◆ Quesiti da risolvere
**a)** Per ciascuna affermazione indica se concorda con il brano sul progetto sportivo di Pietrasanta, rispondendo sì o no e citando le parole decisive del brano: (i) il Comune ha erogato un contributo di 10mila euro; (ii) le attrezzature per il surf saranno consegnate al Pietrasanta calcio; (iii) Tatiana Gliori è l’assessore al sociale.
**b)** Secondo il brano sul progetto sportivo di Pietrasanta, a quanti minori in condizione di fragilità sarà garantita la partecipazione gratuita?
**c)** Trasforma in un elenco puntato il paragrafo del brano sul progetto sportivo di Pietrasanta che inizia con "Via le barriere fra i giovani e lo sport", mantenendo i fatti principali.

◆ Brano in esame
Via le barriere fra i giovani e lo sport. È questo l’obiettivo del progetto "Welfare di comunità: lo sport per tutti", proposto dal Pietrasanta calcio e sposato dal Comune, che ha erogato il contributo di 10mila euro chiesto dalla società biancoceleste. Le risorse serviranno in parte all’acquisto di attrezzature per il surf accessibili anche a ragazzi disabili (saranno consegnate al Nimbus di Fiumetto), e in parte per garantire la partecipazione gratuita alla pratica sportiva, coprendo i costi di iscrizione e attrezzatura, ad almeno 15-20 minori in condizione di fragilità.

"Lo sport non dovrebbe mai essere percepito come un privilegio – dice l’assessore al sociale Tatiana Gliori (nella foto) – perché il suo contributo nel percorso di crescita, salute e socializzazione è fondamentale e insostituibile. Purtroppo quando le difficoltà economiche diventano stringenti anche lo sport si trasforma in un lusso. Con questo intervento vogliamo far vivere a tutti i valori e i benefici di ogni attività sportiva".

[Dati archiviati]
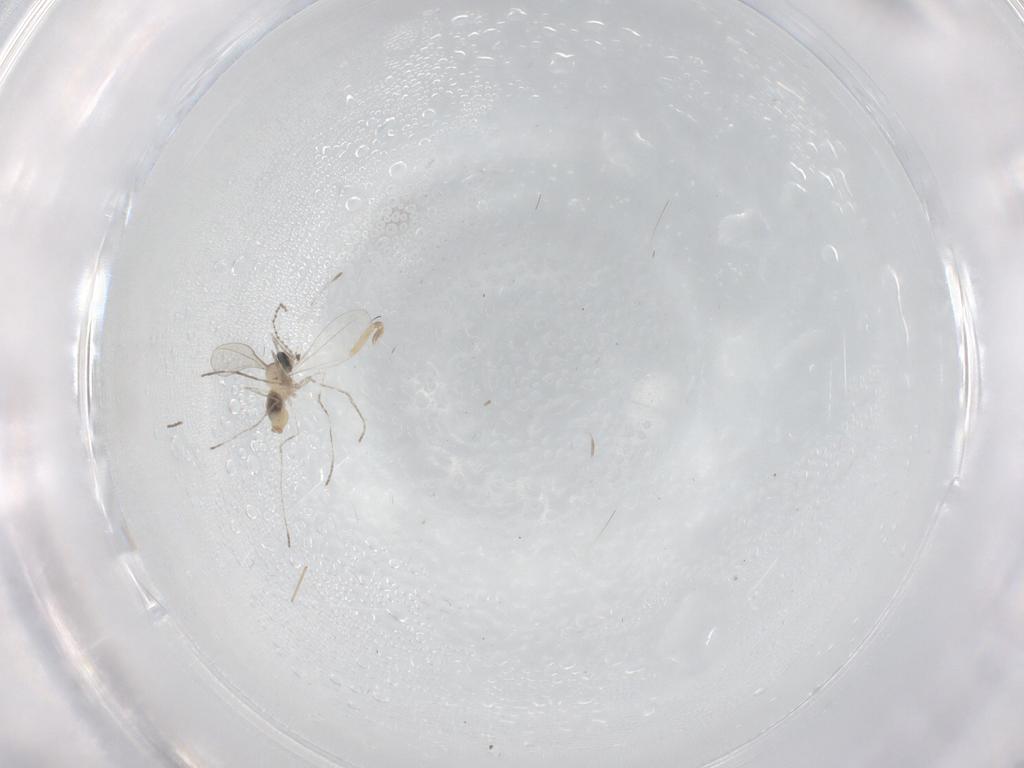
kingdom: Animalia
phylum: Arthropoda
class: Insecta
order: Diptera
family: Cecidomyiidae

...

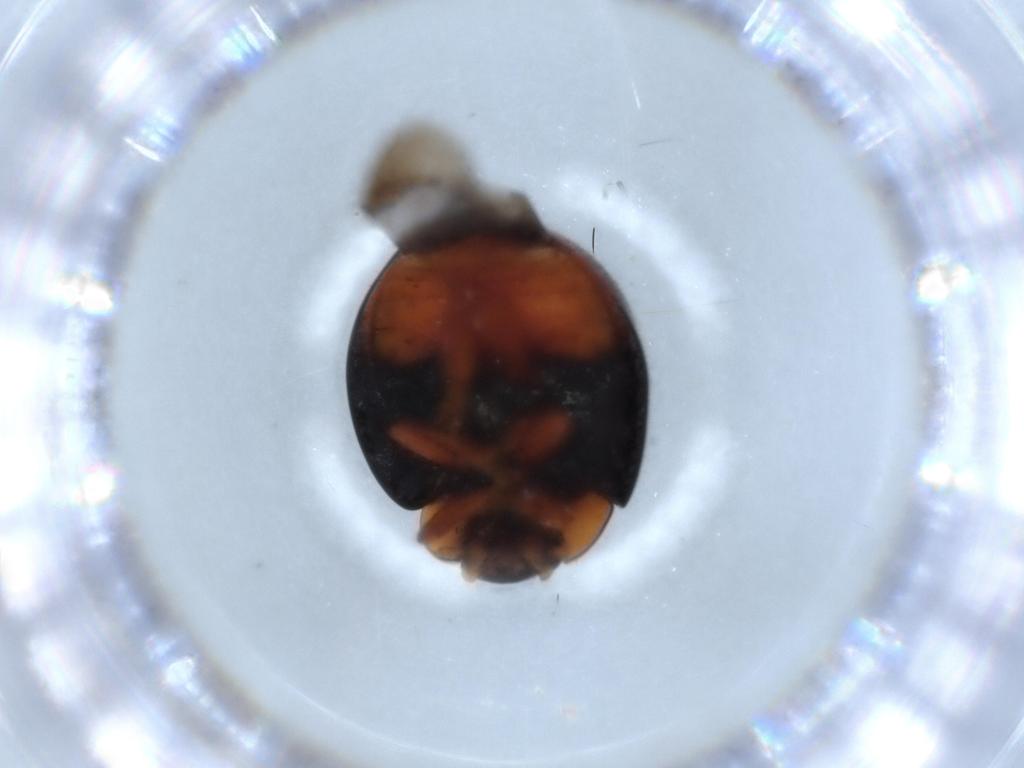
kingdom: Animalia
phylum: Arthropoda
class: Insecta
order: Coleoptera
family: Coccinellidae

◆ Soluzioni dei quesiti
**a)**
(i) Sì: "che ha erogato il contributo di 10mila euro chiesto dalla società biancoceleste".
(ii) No: "saranno consegnate al Nimbus di Fiumetto".
(iii) Sì: "l’assessore al sociale Tatiana Gliori".

**b)** Ad almeno 15-20 minori.

**c)**
- Obiettivo: eliminare le barriere fra i giovani e lo sport.
- Progetto: "Welfare di comunità: lo sport per tutti", proposto dal Pietrasanta calcio e sposato dal Comune.
- Contributo: 10mila euro, erogato dal Comune su richiesta della società biancoceleste.
- Primo uso dei fondi: acquisto di attrezzature per il surf accessibili anche a ragazzi disabili, da consegnare al Nimbus di Fiumetto.
- Secondo uso dei fondi: partecipazione gratuita alla pratica sportiva, con copertura dei costi di iscrizione e attrezzatura, per almeno 15-20 minori in condizione di fragilità.